* _Records_
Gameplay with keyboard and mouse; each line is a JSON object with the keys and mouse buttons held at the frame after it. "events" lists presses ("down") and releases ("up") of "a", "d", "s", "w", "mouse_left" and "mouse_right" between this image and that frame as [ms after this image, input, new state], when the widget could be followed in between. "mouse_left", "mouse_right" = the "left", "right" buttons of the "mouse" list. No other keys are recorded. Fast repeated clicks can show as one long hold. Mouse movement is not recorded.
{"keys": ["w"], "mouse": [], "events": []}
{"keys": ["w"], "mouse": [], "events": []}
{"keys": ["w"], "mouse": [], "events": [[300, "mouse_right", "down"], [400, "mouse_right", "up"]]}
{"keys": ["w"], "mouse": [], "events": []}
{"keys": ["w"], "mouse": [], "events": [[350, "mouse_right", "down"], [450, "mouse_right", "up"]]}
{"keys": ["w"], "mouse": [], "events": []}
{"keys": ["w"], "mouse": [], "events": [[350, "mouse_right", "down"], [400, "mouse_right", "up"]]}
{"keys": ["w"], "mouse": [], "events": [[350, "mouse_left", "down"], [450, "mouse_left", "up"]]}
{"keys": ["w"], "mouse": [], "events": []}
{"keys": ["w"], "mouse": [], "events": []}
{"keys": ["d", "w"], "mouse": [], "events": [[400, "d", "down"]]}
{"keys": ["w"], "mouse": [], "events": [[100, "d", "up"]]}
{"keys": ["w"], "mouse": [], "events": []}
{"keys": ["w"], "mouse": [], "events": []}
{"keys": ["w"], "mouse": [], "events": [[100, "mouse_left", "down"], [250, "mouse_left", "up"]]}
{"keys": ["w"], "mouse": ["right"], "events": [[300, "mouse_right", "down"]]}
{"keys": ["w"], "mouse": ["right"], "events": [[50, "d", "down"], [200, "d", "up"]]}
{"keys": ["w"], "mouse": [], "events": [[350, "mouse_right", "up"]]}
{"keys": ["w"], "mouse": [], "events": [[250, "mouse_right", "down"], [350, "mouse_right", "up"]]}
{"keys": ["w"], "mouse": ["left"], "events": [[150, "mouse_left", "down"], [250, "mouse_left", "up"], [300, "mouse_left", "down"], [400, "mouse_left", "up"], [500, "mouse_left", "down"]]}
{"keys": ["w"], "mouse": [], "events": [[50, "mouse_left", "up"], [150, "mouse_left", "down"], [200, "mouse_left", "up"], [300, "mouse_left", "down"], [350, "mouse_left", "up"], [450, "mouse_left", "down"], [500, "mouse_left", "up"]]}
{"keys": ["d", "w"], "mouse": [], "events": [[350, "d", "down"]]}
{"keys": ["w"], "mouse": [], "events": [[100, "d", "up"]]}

* _Task brief_
Copy the whole listing down exactly.

* _Your response_
Gameplay with keyboard and mouse; each line is a JSON object with the keys and mouse buttons held at the frame after it. "events" lists presses ("down") and releases ("up") of "a", "d", "s", "w", "mouse_left" and "mouse_right" between this image and that frame as [ms after this image, input, new state], when the widget could be followed in between. "mouse_left", "mouse_right" = the "left", "right" buttons of the "mouse" list. No other keys are recorded. Fast repeated clicks can show as one long hold. Mouse movement is not recorded.
{"keys": ["w"], "mouse": [], "events": []}
{"keys": ["w"], "mouse": [], "events": []}
{"keys": ["w"], "mouse": [], "events": [[300, "mouse_right", "down"], [400, "mouse_right", "up"]]}
{"keys": ["w"], "mouse": [], "events": []}
{"keys": ["w"], "mouse": [], "events": [[350, "mouse_right", "down"], [450, "mouse_right", "up"]]}
{"keys": ["w"], "mouse": [], "events": []}
{"keys": ["w"], "mouse": [], "events": [[350, "mouse_right", "down"], [400, "mouse_right", "up"]]}
{"keys": ["w"], "mouse": [], "events": [[350, "mouse_left", "down"], [450, "mouse_left", "up"]]}
{"keys": ["w"], "mouse": [], "events": []}
{"keys": ["w"], "mouse": [], "events": []}
{"keys": ["d", "w"], "mouse": [], "events": [[400, "d", "down"]]}
{"keys": ["w"], "mouse": [], "events": [[100, "d", "up"]]}
{"keys": ["w"], "mouse": [], "events": []}
{"keys": ["w"], "mouse": [], "events": []}
{"keys": ["w"], "mouse": [], "events": [[100, "mouse_left", "down"], [250, "mouse_left", "up"]]}
{"keys": ["w"], "mouse": ["right"], "events": [[300, "mouse_right", "down"]]}
{"keys": ["w"], "mouse": ["right"], "events": [[50, "d", "down"], [200, "d", "up"]]}
{"keys": ["w"], "mouse": [], "events": [[350, "mouse_right", "up"]]}
{"keys": ["w"], "mouse": [], "events": [[250, "mouse_right", "down"], [350, "mouse_right", "up"]]}
{"keys": ["w"], "mouse": ["left"], "events": [[150, "mouse_left", "down"], [250, "mouse_left", "up"], [300, "mouse_left", "down"], [400, "mouse_left", "up"], [500, "mouse_left", "down"]]}
{"keys": ["w"], "mouse": [], "events": [[50, "mouse_left", "up"], [150, "mouse_left", "down"], [200, "mouse_left", "up"], [300, "mouse_left", "down"], [350, "mouse_left", "up"], [450, "mouse_left", "down"], [500, "mouse_left", "up"]]}
{"keys": ["d", "w"], "mouse": [], "events": [[350, "d", "down"]]}
{"keys": ["w"], "mouse": [], "events": [[100, "d", "up"]]}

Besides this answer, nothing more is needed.